*The problem*:
Pull out each line of the items below that contains the string "values". Uppercase and lowercase letters must match.

*Stored data*:
_ _ _ _ _ _ _
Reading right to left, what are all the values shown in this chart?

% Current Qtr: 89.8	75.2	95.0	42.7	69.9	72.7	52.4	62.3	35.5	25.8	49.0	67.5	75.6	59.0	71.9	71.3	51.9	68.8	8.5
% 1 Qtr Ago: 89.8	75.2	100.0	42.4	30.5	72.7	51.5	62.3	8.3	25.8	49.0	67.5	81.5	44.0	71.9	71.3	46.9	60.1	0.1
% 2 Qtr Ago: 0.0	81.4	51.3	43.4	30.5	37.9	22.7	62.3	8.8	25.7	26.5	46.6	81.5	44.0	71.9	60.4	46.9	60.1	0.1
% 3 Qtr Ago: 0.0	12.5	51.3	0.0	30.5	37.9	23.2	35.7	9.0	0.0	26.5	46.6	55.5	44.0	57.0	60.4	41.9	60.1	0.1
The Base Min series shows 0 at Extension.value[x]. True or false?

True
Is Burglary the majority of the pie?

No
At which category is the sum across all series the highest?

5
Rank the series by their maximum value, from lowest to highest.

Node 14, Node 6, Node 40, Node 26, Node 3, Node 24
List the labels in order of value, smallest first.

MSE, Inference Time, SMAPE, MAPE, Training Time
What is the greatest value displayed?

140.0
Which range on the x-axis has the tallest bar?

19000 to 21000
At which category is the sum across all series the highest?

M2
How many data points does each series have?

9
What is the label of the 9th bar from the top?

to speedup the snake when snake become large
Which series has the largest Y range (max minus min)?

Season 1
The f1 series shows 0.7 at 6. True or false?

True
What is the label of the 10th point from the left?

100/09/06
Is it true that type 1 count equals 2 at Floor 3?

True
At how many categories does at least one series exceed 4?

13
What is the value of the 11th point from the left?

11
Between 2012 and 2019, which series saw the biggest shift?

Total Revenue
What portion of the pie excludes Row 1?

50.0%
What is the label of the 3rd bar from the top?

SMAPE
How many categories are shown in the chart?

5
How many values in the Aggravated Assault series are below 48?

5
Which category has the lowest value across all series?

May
_ _ _ _ _ _ _
*Answer section*:
Reading right to left, what are all the values shown in this chart?
How many values in the Aggravated Assault series are below 48?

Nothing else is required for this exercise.